__Teks Bacaan__:
● ● ● ● ●
Rabu, 20 April 2011

Pemikiran Ekonomi Ibnu Khaldun (Abdurrahman Abu Zaid Waliuddin Ibnu Khaldun)

Narasumber: Zulhakki Himawan [1]


A.  PENDAHULUAN
            Marak dan berkembangnya ekonomi Islam pada tiga dasawarsa belakangan ini, telah mendorong dan mengarahkan perhatian para ilmuan modern kepada pemikiran ekonomi Islam klasik. Dikarenakan hasil pemikirian tentang ekonomi Islam oleh para ekonom Islam klasik tersebut merupakan pionir-pionir penting yang sukses melakukan transformasi sistem ekonomi Islam ke dalam dunia modern.
Di antara sekian banyak pemikir masa lampau yang mengkaji ekonomi Islam, Ibnu Khaldun merupakan salah satu ilmuwan yang paling menonjol. Ibnu Khaldun adalah raksasa intelektual paling terkemuka di dunia. Ia bukan saja bapak sosiologi tetapi juga bapak ilmu Ekonomi, karena banyak teori ekonominya yang jauh mendahului Adam Smith dan Ricardo. Artinya, Ia lebih dari tiga Abad mendahului para pemikir Barat modern tersebut.
Ibnu Khaldun merupakan salah seorang pemikir dan cendekiawan dalam sejarah perkembangan Islam. Kontribusi pemikiran yang disampaikannya diakui oleh banyak pihak meskipun dunia telah mengalami rangkaian evolusi yang sangat panjang selama berabad-abad.
● ● ● ● ●
__Baris Data__:
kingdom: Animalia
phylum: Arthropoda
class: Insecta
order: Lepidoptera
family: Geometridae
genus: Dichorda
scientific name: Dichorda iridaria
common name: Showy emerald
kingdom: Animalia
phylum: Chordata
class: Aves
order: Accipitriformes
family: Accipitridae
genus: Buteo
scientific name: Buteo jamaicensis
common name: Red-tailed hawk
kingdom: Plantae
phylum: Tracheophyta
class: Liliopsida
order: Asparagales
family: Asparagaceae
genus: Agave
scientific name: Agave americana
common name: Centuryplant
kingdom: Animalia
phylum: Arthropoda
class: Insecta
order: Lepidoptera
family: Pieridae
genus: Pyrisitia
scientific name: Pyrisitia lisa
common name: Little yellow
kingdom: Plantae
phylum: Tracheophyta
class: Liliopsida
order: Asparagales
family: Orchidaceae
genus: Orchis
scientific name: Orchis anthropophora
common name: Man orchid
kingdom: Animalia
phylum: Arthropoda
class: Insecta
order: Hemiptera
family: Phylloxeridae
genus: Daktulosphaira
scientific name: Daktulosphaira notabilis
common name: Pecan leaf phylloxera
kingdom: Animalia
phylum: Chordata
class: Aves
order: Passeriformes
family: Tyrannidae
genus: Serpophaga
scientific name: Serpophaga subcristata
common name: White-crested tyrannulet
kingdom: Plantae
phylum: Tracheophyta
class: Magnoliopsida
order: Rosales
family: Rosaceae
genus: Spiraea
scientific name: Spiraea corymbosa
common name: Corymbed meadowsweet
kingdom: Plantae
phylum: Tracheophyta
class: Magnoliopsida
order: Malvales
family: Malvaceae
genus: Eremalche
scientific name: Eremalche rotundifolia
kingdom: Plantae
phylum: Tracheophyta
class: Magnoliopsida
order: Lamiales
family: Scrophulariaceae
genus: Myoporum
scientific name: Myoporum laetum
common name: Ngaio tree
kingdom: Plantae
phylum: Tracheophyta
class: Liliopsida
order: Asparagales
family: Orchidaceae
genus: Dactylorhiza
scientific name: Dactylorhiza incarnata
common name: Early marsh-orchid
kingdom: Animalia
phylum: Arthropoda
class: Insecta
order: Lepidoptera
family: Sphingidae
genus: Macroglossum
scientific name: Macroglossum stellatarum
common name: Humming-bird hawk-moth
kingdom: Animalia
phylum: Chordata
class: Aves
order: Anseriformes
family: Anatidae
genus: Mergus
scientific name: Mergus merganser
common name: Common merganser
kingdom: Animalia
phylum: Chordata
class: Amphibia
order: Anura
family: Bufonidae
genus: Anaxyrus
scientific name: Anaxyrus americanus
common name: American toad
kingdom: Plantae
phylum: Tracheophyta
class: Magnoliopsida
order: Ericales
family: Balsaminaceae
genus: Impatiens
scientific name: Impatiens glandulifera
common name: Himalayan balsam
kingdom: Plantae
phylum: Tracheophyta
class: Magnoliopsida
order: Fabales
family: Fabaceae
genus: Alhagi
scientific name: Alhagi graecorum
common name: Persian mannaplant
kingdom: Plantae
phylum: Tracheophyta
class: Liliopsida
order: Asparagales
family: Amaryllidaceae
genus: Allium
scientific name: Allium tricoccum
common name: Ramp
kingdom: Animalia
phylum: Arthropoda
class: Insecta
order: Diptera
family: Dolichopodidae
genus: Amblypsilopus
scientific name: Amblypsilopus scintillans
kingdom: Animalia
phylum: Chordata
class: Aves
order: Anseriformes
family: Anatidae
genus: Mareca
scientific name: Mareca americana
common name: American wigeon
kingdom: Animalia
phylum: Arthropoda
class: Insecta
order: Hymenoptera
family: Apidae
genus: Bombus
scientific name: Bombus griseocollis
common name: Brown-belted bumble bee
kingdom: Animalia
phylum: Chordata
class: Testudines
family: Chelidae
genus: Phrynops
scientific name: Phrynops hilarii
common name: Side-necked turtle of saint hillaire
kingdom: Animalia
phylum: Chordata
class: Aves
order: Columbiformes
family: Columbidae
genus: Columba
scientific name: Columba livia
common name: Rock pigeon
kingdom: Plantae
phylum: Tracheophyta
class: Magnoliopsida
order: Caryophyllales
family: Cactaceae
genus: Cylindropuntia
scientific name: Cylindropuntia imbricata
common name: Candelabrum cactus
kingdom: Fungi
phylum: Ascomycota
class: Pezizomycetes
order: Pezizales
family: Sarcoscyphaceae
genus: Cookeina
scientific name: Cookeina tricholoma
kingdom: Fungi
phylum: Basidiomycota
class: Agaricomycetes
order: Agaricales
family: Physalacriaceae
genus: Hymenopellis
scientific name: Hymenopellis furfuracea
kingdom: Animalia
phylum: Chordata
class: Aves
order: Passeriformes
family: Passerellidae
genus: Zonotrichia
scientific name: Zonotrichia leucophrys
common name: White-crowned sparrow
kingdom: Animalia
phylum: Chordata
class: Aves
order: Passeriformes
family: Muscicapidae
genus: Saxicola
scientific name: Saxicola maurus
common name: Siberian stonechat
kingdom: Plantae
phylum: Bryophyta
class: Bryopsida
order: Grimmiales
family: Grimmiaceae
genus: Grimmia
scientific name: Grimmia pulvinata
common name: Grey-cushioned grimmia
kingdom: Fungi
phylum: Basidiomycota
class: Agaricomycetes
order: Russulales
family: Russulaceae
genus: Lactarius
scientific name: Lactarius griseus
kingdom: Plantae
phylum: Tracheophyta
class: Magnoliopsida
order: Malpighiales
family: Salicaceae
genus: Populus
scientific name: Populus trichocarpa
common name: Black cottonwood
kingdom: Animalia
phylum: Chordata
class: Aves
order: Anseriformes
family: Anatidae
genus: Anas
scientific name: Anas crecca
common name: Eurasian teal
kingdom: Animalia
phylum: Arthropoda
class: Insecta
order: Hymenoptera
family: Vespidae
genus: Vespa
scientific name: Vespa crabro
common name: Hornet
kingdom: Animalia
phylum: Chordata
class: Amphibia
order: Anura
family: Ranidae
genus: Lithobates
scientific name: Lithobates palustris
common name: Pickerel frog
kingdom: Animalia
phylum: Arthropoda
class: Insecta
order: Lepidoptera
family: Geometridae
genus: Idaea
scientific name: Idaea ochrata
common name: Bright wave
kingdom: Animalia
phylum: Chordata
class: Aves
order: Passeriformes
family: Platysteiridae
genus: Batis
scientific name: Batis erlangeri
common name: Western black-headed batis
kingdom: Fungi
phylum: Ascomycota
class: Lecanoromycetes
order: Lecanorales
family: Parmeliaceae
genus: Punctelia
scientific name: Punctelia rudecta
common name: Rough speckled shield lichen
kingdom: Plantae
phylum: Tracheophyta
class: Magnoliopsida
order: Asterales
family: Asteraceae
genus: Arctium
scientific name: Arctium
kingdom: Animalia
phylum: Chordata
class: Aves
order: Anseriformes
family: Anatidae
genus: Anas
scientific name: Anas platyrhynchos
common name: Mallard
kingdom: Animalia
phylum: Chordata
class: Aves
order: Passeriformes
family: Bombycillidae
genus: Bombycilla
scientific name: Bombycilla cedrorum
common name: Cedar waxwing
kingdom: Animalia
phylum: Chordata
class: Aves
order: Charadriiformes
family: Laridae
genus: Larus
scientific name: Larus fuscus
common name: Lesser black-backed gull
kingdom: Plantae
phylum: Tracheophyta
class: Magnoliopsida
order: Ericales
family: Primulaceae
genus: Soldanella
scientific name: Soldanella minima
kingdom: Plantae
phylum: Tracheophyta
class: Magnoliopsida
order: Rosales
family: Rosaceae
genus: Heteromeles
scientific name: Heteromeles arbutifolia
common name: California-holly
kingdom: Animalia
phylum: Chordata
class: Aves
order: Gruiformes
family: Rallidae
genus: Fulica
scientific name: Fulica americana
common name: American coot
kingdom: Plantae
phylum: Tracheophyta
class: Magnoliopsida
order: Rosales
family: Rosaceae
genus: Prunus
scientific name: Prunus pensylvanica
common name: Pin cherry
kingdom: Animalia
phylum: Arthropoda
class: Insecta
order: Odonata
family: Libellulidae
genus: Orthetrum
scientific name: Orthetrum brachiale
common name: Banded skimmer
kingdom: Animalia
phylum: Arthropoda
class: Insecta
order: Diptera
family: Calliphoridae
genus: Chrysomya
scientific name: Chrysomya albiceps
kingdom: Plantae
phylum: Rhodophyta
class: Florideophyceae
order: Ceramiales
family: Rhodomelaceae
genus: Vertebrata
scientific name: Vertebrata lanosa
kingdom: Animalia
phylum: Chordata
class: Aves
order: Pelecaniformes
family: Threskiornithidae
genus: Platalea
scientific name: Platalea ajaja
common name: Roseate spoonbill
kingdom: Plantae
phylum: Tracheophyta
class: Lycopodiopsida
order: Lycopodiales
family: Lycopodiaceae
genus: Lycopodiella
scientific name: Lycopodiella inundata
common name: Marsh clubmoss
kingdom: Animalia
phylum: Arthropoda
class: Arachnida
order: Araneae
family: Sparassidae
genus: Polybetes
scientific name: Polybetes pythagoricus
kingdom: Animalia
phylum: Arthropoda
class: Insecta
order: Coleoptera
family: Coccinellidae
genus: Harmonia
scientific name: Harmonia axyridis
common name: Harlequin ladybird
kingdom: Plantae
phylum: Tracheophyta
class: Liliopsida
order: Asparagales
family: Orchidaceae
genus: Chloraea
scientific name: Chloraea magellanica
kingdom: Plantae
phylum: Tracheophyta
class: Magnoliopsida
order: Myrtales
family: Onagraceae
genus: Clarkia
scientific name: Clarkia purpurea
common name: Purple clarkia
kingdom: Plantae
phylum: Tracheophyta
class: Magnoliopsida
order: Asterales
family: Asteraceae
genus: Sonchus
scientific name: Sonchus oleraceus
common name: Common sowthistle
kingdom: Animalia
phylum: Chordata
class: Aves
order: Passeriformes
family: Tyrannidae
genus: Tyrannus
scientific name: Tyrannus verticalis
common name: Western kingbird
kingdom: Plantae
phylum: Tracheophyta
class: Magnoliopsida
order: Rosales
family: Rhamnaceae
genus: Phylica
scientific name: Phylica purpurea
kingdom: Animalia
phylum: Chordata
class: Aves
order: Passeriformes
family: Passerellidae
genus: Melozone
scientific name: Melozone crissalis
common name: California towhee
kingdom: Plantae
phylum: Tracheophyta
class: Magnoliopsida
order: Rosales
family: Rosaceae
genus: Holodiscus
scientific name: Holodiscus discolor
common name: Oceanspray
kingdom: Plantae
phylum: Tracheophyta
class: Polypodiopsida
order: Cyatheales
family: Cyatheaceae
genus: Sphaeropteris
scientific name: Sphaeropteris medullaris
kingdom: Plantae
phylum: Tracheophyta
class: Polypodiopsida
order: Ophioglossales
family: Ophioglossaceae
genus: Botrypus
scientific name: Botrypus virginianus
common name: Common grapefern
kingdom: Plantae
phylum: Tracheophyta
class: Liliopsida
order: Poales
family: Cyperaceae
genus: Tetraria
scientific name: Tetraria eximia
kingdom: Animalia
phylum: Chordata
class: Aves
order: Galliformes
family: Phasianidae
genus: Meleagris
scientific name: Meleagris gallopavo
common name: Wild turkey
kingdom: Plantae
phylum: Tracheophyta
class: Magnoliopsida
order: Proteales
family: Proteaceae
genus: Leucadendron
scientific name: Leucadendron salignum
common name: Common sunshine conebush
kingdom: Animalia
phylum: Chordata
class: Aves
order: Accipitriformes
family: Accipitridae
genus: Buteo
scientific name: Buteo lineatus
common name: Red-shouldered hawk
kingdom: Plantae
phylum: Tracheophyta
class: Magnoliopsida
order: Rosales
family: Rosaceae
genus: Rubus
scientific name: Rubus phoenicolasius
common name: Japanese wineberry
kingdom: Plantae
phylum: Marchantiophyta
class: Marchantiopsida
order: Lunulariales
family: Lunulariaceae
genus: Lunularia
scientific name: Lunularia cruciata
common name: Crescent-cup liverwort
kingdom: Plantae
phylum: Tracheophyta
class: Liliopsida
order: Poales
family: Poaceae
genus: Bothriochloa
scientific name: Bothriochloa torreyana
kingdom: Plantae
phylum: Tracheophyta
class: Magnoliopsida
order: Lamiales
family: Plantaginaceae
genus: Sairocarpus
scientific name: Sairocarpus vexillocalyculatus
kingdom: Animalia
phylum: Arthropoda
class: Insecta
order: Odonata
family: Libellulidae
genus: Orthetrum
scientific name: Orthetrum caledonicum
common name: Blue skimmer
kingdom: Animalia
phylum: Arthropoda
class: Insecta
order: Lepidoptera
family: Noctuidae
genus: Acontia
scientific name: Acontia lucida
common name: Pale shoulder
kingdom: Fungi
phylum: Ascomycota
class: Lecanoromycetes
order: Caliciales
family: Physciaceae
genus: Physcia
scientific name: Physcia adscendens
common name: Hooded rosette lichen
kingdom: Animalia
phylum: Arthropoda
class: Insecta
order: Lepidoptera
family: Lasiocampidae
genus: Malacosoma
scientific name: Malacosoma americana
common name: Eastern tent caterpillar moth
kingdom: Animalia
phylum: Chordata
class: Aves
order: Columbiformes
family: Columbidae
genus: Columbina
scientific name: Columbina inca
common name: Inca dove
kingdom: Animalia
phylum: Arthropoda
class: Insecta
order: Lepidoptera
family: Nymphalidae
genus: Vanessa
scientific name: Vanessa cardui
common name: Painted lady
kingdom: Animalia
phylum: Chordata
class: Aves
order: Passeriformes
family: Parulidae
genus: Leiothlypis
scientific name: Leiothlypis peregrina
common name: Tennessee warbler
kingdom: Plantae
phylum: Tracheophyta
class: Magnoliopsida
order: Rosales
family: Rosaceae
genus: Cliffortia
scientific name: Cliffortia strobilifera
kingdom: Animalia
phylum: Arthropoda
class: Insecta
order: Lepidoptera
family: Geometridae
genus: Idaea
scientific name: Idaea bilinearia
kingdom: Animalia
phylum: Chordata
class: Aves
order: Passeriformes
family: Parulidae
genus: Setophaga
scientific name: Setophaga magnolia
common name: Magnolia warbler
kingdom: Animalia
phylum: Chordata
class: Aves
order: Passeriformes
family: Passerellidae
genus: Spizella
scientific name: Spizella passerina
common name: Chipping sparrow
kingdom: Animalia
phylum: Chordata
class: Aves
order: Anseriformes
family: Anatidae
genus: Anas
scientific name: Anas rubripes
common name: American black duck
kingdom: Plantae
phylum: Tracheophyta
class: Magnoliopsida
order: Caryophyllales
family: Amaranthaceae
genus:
● ● ● ● ●
__Petunjuk Latihan__:
**a.** Dalam teks tentang pemikiran ekonomi Ibnu Khaldun, berapa lama Ibnu Khaldun disebut mendahului para pemikir Barat modern seperti Adam Smith dan Ricardo?
**b.** Lanjutkan teks tentang pemikiran ekonomi Ibnu Khaldun, mulai setelah kalimat terakhirnya.

__Jawaban Tiap Tugas__:
**a.** Lebih dari tiga abad.

**b.**
Pemikiran-pemikirannya yang cemerlang mampu memberikan pengaruh besar bagi cendekiawan-cendekiawan barat dan timur, baik muslim maupun non-muslim. Dengan kata lain bahwa teori-teori ekonomi modern yang saat ini dipelajari di seluruh dunia, merupakan pencurian dari teori-teori yang ditulis oleh para ekonom Barat yang melakukan plagiat tanpa menyebut rujukan yang berasal dari kitab-kitab klasik tentang ekonomi Islam.
Selanjutnya pada makalah ini akan membahas mengenai riwayat hidup singkat dari Ibnu Khaldun, karya-karya yang dilahirkan beliau selama hidupnya, dan juga hasil-hasil pemikiran beliau seputar kegiatan perekonomian. Dan tak lupa sebelumnya pemakalah memohon maaf bilamana pada makalah ini terdapat kekurangan dalam hal isi maupun sistematika penulisan, besar kemungkinan pada kesempatan selanjutnya pemakalah akan mencoba belajar dan memperdalam mengenai isi dari makalah ini.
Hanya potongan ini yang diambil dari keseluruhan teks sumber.